Le dépôt de garantie

Le régime juridique du dépôt de garantie dans les baux commerciaux

Le dépôt de garantie constitue une pratique courante dans les baux commerciaux. Il s’agit d’une somme d’argent versée par le locataire au bailleur lors de la signature du bail, destinée à garantir l’exécution de ses obligations contractuelles. Bien que le Code de commerce encadre certains aspects de ce mécanisme, notamment à travers les articles L145-40 et L145-107, le régime juridique du dépôt de garantie reste relativement souple, laissant une large place à la liberté contractuelle.

1. Fonction et caractère facultatif

Le dépôt de garantie n’est pas obligatoire. Il résulte d’un accord entre les parties. Sa fonction principale est de couvrir les manquements du locataire, tels que les loyers impayés ou les dégradations. Par exemple, un bailleur peut retenir une partie du dépôt si des réparations sont nécessaires à la fin du bail, à condition de les justifier (factures, constats d’huissier, etc.).

2. Montant maximal autorisé

Aucune règle ne vient fixer le montant du dépôt de garantie dans le Code de commerce, ce qui signifie que les parties au bail, bailleur et preneur, sont libres de fixer son montant. En pratique toutefois, le montant demandé par le bailleur est souvent limité à deux termes de loyers puisqu’au-delà de ce seuil, les sommes versées d’avance portent obligatoirement intérêt au profit du locataire. Ceci découle de l’article L.145-40 du Code de commerce, disposant que : “Les loyers payés d’avance, sous quelque forme que ce soit, et même à titre de garantie, portent intérêt au profit du locataire, au taux pratiqué par la Banque de France pour les
avances sur titres, pour les sommes excédant celle qui correspond au prix du loyer de plus de deux termes”.
Le loyer payé d’avance, le dépôt de garantie et le pas de porte doivent être compris dans les « sommes versées d’avance au bailleur ». Ainsi si le loyer est payable par trimestre, c’est le trimestre qui constitue le terme. Le bailleur peut donc obtenir un trimestre de loyer d'avance et un trimestre de dépôt de garantie ou deux trimestres de dépôt de garantie si le loyer est payable à terme échu.

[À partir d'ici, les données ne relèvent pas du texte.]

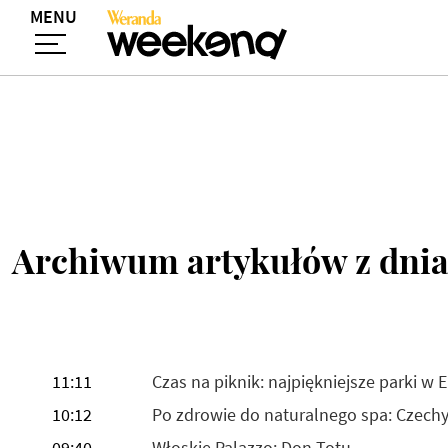
MENU
Archiwum artykułów z dnia
11:11
Czas na piknik: najpiękniejsze parki w 
10:12
Po zdrowie do naturalnego spa: Czechy,
09:40
Włoskie Palazzo: Don Totu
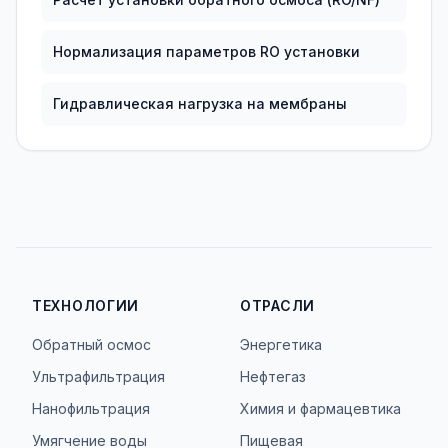
Нормализация параметров RO установки
Гидравлическая нагрузка на мембраны
ТЕХНОЛОГИИ
ОТРАСЛИ
Обратный осмос
Энергетика
Ультрафильтрация
Нефтегаз
Нанофильтрация
Химия и фармацевтика
Умягчение воды
Пищевая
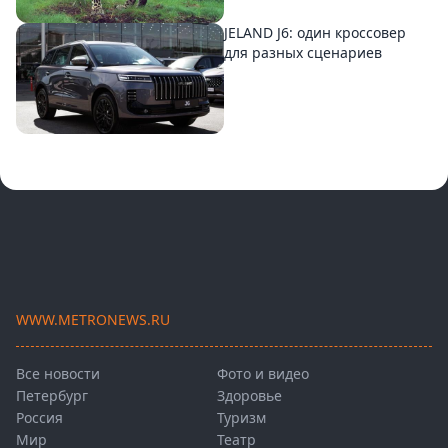
JELAND J6: один кроссовер
для разных сценариев
WWW.METRONEWS.RU
Все новости
Фото и видео
Петербург
Здоровье
Россия
Туризм
Мир
Театр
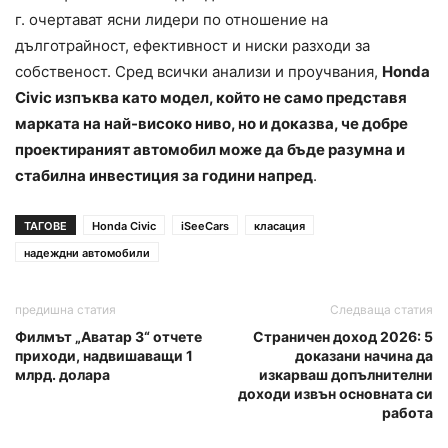
г. очертават ясни лидери по отношение на
дълготрайност, ефективност и ниски разходи за
собственост. Сред всички анализи и проучвания,
Honda
Civic изпъква като модел, който не само представя
марката на най-високо ниво, но и доказва, че добре
проектираният автомобил може да бъде разумна и
стабилна инвестиция за години напред
.
ТАГОВЕ
Honda Civic
iSeeCars
класация
надеждни автомобили
предишна статия
Следваща статия
Филмът „Аватар 3“ отчете
Страничен доход 2026: 5
приходи, надвишаващи 1
доказани начина да
млрд. долара
изкарваш допълнителни
доходи извън основната си
работа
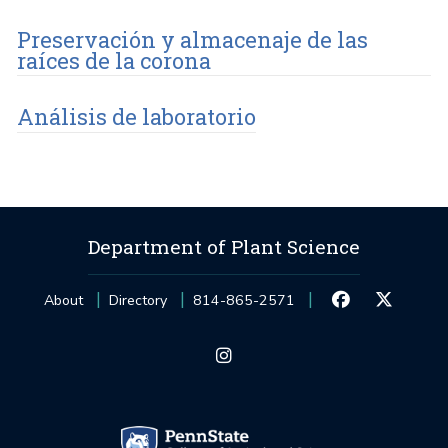
Preservación y almacenaje de las
raíces de la corona
Análisis de laboratorio
Department of Plant Science
About
Directory
814-865-2571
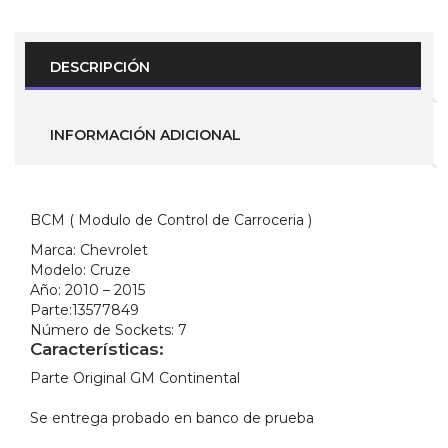
)
para
Chevrolet
Cruze
DESCRIPCIÓN
2010-
2015
(
Parte
INFORMACIÓN ADICIONAL
No.-
13577849
)
cantidad
BCM ( Modulo de Control de Carroceria )
Marca:
Chevrolet
Modelo:
Cruze
Año:
2010 – 2015
Parte:
13577849
Número de Sockets:
7
Características:
Parte Original GM Continental
Se entrega probado en banco de prueba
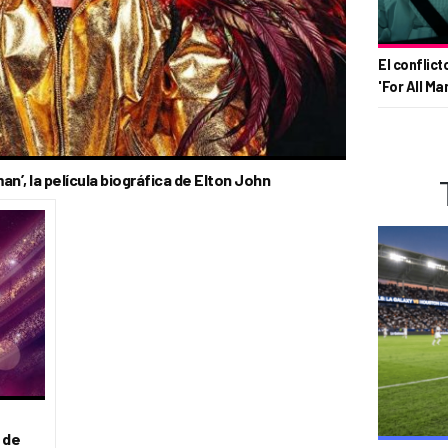
El conflict
'For All Ma
n’, la película biográfica de Elton John
 de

Si le loyer est mensuel, c’est le mois qui constitue le terme et le bailleur peut obtenir un mois de loyer d’avance et un mois de dépôt de garantie ou deux mois de dépôt de garantie si le loyer est payable à terme échu.

3. Versement d’intérêts

Selon l’article L145-40 du Code de commerce, lorsque le dépôt de garantie excède deux termes de loyer payés d’avance, le bailleur est tenu de verser des intérêts au locataire sur la portion excédentaire, au taux légal. Cette règle est d’ordre public. Par exemple, si un dépôt équivaut à trois mois de loyer, des intérêts doivent être versés sur le troisième mois. Lajurisprudence (Civ. 3e, 7 mai 2025, n° 23-15.394) a confirmé que cette obligation s’applique même si le contrat stipule le contraire.

4. Restitution du dépôt

La loi de 2025 impose un délai maximal de trois mois après la remise des clés pour restituer le dépôt. Le bailleur peut déduire les sommes dues, à condition qu’elles soient justifiées. En cas de litige, le locataire peut saisir le tribunal judiciaire. Par exemple, si le bailleur refuse de restituer le dépôt sans justification, le locataire peut obtenir sa restitution avec intérêts de retard.

5. Responsabilité en cas de cession

En cas de cession du bail, le bailleur initial reste responsable de la restitution du dépôt, sauf accord exprès du locataire. Cette règle protège le locataire contre les pertes liées à un changement de propriétaire. Le cédant peut toutefois demander au cessionnaire de lui rembourser le montant du dépôt.

6. Sanctions et contentieux

Le non-respect des règles relatives au dépôt de garantie peut entraîner des sanctions. Par exemple, une clause prévoyant un dépôt supérieur au plafond légal est réputée non écrite. En cas de non-restitution injustifiée, le bailleur peut être condamné à verser des dommages-intérêts. La jurisprudence récente montre une tendance à renforcer la protection du locataire dans ce domaine.

Conclusion

Le régime du dépôt de garantie dans les baux commerciaux repose sur un équilibre entre liberté contractuelle et protection du locataire. Les réformes récentes, notamment celles de 2025, ont renforcé l’encadrement légal afin de prévenir les abus. Il est essentiel pour les parties de bien rédiger les clauses relatives au dépôt de garantie et de respecter les obligations légales pour éviter tout contentieux.